**TAREAS A REALIZAR:**
A: Según el texto sobre Netflix, ¿qué ha señalado el dueño de la empresa como su verdadera competencia?
B: Transcriba textualmente el fragmento del texto sobre Netflix que comienza en las palabras "El dueño de" y termina tras "por la fantasía.".
C: Reescriba de forma más breve el párrafo del texto sobre Netflix que empieza con "El ver lo que uno quiera", conservando sus datos principales.

**TEXTO DE LECTURA:**
El dueño de Netflix ha dicho que su verdadera competencia es el sueño. No necesariamente tiene que haberse dado cuenta del sentido metafísico de su frase: entender por sueño no el descanso nocturno sino el anhelo por la fantasía.

El ver lo que uno quiera cuando quiera y donde pueda sin necesariamente contar con un televisor ha transformado la evasión digital en una forma portátil de ser contemporáneo. Esta forma de ser establece conexiones transversales entre realidad y ficción. Intersecciones que alivian, o mejoran, mejor dicho, las miserias rutinarias de la vida real, siempre previsibles salvo sus incursiones en la desgracia. Cuando le suceden a gente que no existe son una historia cautivante, una narrativa electrizante. Cuando te pasan a ti son una buena mierda.

**MATERIAL PROPORCIONADO:**
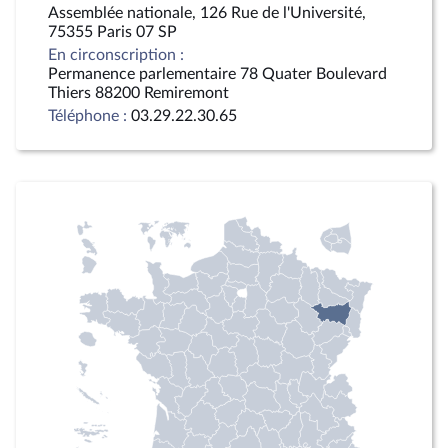
Assemblée nationale, 126 Rue de l'Université,
75355 Paris 07 SP
En circonscription :
Permanence parlementaire 78 Quater Boulevard
Thiers 88200 Remiremont
Téléphone :
03.29.22.30.65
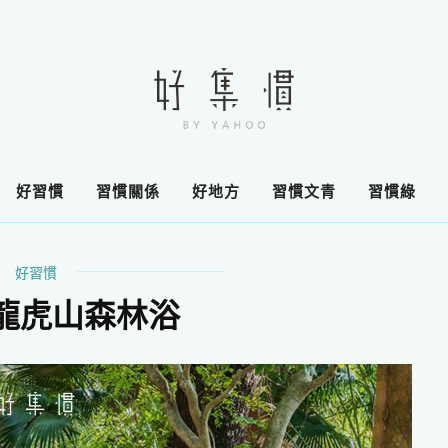
好習慣
習慣關係
好地方
習慣文青
習慣綠
好習慣
龍虎山森林浴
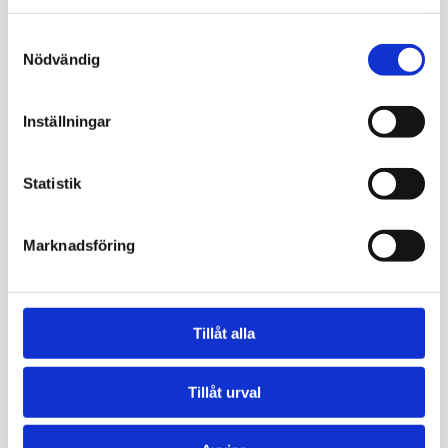
39 år
samlat in när du har använt deras tjänster.
Samtyckesval
Nödvändig
Självadministrerat, enkelt, snyggt och
trovärdigt. Allt man behöver veta står på
Inställningar
sidan, varken mer eller mindre. Det var otroligt
lätt att se resultaten, alla värden såg bra ut
och det kändes toppen. Det var endast ett
Statistik
värde som låg precis under gränsen, det skall
jag kolla upp!
Marknadsföring
Lena Svenberg
41 år
Tillåt alla
Det överraskade mig att mitt järnvärde låg
över referensvärdet, det har alltid legat lågt.
Tillåt urval
Detta tror jag beror på att jag ätit mycket
nötter. Jag varierar nu min kost och undviker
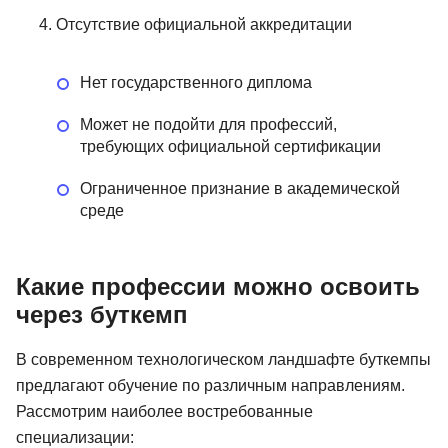
Отсутствие официальной аккредитации
Нет государственного диплома
Может не подойти для профессий,
требующих официальной сертификации
Ограниченное признание в академической
среде
Какие профессии можно освоить
через буткемп
В современном технологическом ландшафте буткемпы
предлагают обучение по различным направлениям.
Рассмотрим наиболее востребованные
специализации:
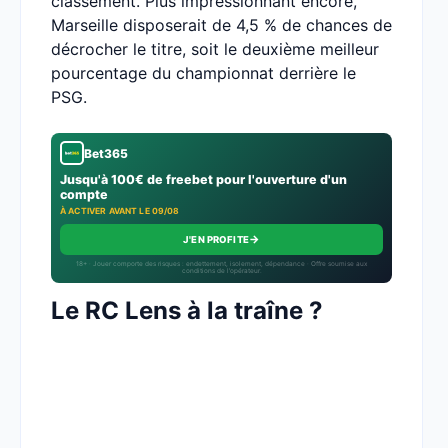
classement. Plus impressionnant encore,
Marseille disposerait de 4,5 % de chances de
décrocher le titre, soit le deuxième meilleur
pourcentage du championnat derrière le
PSG.
Bet365
Jusqu'à 100€ de freebet pour l'ouverture d'un
compte
À ACTIVER AVANT LE 09/08
→
J'EN PROFITE
18+ · Jouer comporte des risques : endettement, isolement, dépendance · Offre soumise aux
conditions de l’opérateur.
Le RC Lens à la traîne ?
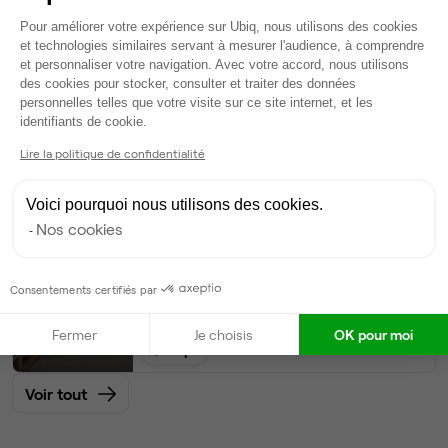
242
postes • 1 660 m²
Plateforme de Gestion du Consentem
Pour améliorer votre expérience sur Ubiq, nous utilisons des cookies
272 931 €
et technologies similaires servant à mesurer l'audience, à comprendre
Dispo
et personnaliser votre navigation. Avec votre accord, nous utilisons
des cookies pour stocker, consulter et traiter des données
personnelles telles que votre visite sur ce site internet, et les
Bureau privé
• 10ème et plus
Axeptio consent
identifiants de cookie.
Lire la politique de confidentialité
100
postes • 500 m²
65 000 €
Voici pourquoi nous utilisons des cookies.
Dispo
Nos cookies
Bureau privé
• 10ème et plus
Consentements certifiés par
30
postes • 100 m²
19 500 €
Fermer
Je choisis
OK pour moi
Dispo
Voir tout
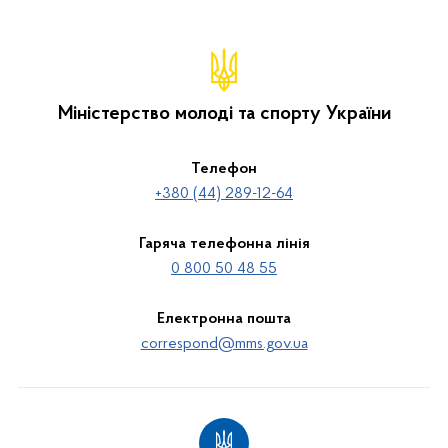
Міністерство молоді та спорту України
Телефон
+380 (44) 289-12-64
Гаряча телефонна лінія
0 800 50 48 55
Електронна пошта
correspond@mms.gov.ua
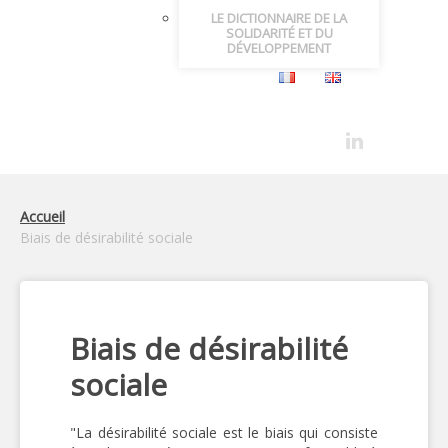
LE DICTIONNAIRE DE LA
SOLIDARITÉ ET DU
DÉVELOPPEMENT
Accueil
Biais de désirabilité sociale
Biais de désirabilité
sociale
"La désirabilité sociale est le biais qui consiste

**RESULTADOS DEL EJERCICIO:**
A: El sueño.

B:
El dueño de Netflix ha dicho que su verdadera competencia es el sueño. No necesariamente tiene que haberse dado cuenta del sentido metafísico de su frase: entender por sueño no el descanso nocturno sino el anhelo por la fantasía.

C: Poder ver lo que se quiera, cuando se quiera y donde se pueda, incluso sin televisor, ha convertido la evasión digital en una forma portátil de ser contemporáneo. Esa forma de ser conecta realidad y ficción, y esas intersecciones alivian o mejoran las miserias rutinarias y previsibles de la vida real. Las desgracias resultan cautivantes cuando les ocurren a personas que no existen, pero son muy desagradables cuando le ocurren a uno mismo.